Dark Matter is the story of Jason Dessen, an intensely devoted family man with a lackluster career. One day he's abducted by a mysterious stranger, and every assumption he'd had about his life is yanked away. He finds himself in a disorienting world both similar and different from his "real" life. But the power of love is so strong that Dessen is willing to endure a long, strange quest to find his way home and rejoin his family.
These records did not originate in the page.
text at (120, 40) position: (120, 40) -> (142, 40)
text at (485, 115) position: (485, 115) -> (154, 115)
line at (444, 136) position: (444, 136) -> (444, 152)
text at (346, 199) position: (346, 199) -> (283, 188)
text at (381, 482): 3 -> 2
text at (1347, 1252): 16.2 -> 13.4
Paced like a thriller, Dark Matter is also surprisingly philosophical; at its core is this question: "If you strip away all the trappings of personality and lifestyle, what are the core components that make me me?" The scope of the novel can seem infinitely huge, but Crouch's protagonist remains relatable and reachable even as the story twists and turns to mind-bending extremes. The action barely stops, but the conclusion remains immensely satisfying even after you've caught your breath and returned back to our own universe.
"Are you happy with your life?"
Those are the last words Jason Dessen hears before the masked abductor knocks him unconscious.
Before he awakens to find himself strapped to a gurney, surrounded by strangers in hazmat suits.
Before a man Jason’s never met smiles down at him and says, "Welcome back, my friend.'"
In this world he’s woken up to, Jason’s life is not the one he knows. His wife is not his wife. His son was never born. And Jason is not an ordinary college physics professor, but a celebrated genius who has achieved something remarkable. Something impossible.
Is it this world or the other that’s the dream? And even if the home he remembers is real, how can Jason possibly make it back to the family he loves? The answers lie in a journey more wondrous and horrifying than anything he could’ve imagined—one that will force him to confront the darkest parts of himself even as he battles a terrifying, seemingly unbeatable foe.
Dark Matter is a brilliantly plotted tale that is at once sweeping and intimate, mind-bendingly strange and profoundly human—a relentlessly surprising science-fiction thriller about choices, paths not taken, and how far we’ll go to claim the lives we dream of.